Atlassian announced a goal of 20% revenue growth over the next three years but revised that revenue target to 16%.
👉 Background: Atlassian was started by two Sydney-siders and a $10,000 credit card. It's since grown into a project management behemoth. Think: Jira, Confluence, Bitbucket, Trello and more.
👉 What happened: Earlier this year Atlassian announced a goal of 20% revenue growth over the next three years. But now, it's revised that revenue target, dropping the revenue growth target to 16%.
👉 What else: Investors weren't happy to hear this news and Atlassian's share price plummeted 17% - despite a 24% jump in revenue in its most recent annual results. But Atlassian's committed to its plan to continuing to grow revenue from its Fortune 500 companies.
💡When it comes to revenue, digging deeper, not wider, can often be a faster way to supercharge growth.

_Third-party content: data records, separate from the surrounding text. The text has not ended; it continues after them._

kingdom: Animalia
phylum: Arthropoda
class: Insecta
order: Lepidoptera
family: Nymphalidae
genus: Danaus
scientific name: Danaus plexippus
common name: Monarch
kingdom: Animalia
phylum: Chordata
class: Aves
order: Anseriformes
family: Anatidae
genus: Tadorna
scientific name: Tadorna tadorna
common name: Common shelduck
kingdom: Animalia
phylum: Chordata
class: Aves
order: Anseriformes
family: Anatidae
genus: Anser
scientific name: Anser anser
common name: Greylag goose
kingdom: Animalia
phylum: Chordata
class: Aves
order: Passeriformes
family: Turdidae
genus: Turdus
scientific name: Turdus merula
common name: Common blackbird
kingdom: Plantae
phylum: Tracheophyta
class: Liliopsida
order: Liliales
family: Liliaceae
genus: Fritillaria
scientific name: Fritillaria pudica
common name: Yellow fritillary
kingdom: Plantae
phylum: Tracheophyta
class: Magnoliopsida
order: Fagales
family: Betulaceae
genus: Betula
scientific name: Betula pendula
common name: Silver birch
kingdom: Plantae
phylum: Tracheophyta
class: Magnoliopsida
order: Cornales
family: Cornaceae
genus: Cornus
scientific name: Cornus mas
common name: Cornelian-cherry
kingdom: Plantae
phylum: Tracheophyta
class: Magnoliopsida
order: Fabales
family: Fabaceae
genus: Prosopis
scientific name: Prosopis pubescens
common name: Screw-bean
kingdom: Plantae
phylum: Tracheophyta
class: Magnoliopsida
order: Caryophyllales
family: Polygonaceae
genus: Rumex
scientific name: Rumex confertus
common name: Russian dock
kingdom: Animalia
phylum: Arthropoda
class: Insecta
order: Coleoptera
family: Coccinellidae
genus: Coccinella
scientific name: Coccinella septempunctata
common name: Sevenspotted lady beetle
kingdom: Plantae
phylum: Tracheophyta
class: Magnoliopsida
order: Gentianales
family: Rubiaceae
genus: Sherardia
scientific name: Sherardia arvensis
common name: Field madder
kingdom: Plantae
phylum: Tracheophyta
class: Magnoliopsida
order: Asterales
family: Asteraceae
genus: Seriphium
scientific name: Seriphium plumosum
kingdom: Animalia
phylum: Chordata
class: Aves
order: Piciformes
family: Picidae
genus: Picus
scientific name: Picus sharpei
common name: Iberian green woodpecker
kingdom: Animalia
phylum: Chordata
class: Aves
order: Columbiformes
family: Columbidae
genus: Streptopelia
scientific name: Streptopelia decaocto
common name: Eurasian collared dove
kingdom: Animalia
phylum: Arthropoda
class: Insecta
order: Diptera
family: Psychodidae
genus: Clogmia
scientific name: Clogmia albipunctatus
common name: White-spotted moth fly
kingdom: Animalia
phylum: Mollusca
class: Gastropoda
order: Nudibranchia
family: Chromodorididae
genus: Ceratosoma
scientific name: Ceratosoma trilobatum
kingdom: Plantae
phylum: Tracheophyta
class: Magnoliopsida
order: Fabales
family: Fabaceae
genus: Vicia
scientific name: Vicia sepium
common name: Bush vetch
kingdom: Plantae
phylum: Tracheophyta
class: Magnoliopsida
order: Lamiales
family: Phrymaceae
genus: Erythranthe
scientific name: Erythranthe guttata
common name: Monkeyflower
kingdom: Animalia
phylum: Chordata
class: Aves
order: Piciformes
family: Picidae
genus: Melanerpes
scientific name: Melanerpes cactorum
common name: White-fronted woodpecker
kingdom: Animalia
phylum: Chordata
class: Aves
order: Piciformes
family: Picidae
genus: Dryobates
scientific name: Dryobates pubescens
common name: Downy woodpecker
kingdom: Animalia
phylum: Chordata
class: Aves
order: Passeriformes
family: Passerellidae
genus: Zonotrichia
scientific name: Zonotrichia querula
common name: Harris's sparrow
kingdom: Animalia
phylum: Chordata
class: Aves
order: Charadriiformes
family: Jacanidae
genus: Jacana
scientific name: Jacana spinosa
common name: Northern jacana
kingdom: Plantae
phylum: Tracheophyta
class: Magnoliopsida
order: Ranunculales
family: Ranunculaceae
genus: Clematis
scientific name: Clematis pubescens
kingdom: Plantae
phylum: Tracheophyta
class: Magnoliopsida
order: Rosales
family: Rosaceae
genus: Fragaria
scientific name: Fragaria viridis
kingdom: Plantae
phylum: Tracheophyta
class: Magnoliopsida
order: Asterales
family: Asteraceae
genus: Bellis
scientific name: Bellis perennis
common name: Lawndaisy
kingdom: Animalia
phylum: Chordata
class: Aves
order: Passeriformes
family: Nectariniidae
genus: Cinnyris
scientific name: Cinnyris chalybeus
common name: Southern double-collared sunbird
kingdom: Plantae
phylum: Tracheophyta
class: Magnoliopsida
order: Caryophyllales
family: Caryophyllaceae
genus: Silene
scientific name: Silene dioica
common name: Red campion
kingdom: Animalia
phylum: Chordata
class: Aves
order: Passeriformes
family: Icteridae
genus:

💡New revenue comes from acquiring new customers which often means more marketing and sales efforts. But expansion revenue is when existing customers purchase additional products or services…like upgrading their plans or adding more licences.
💡While 84% of the Fortune 500 companies are using Atlassian, this only represents 10% of its revenue. So Atlassian plans to show more love to its existing clients, get them to spend more, and to hit its ambitious revenue goals.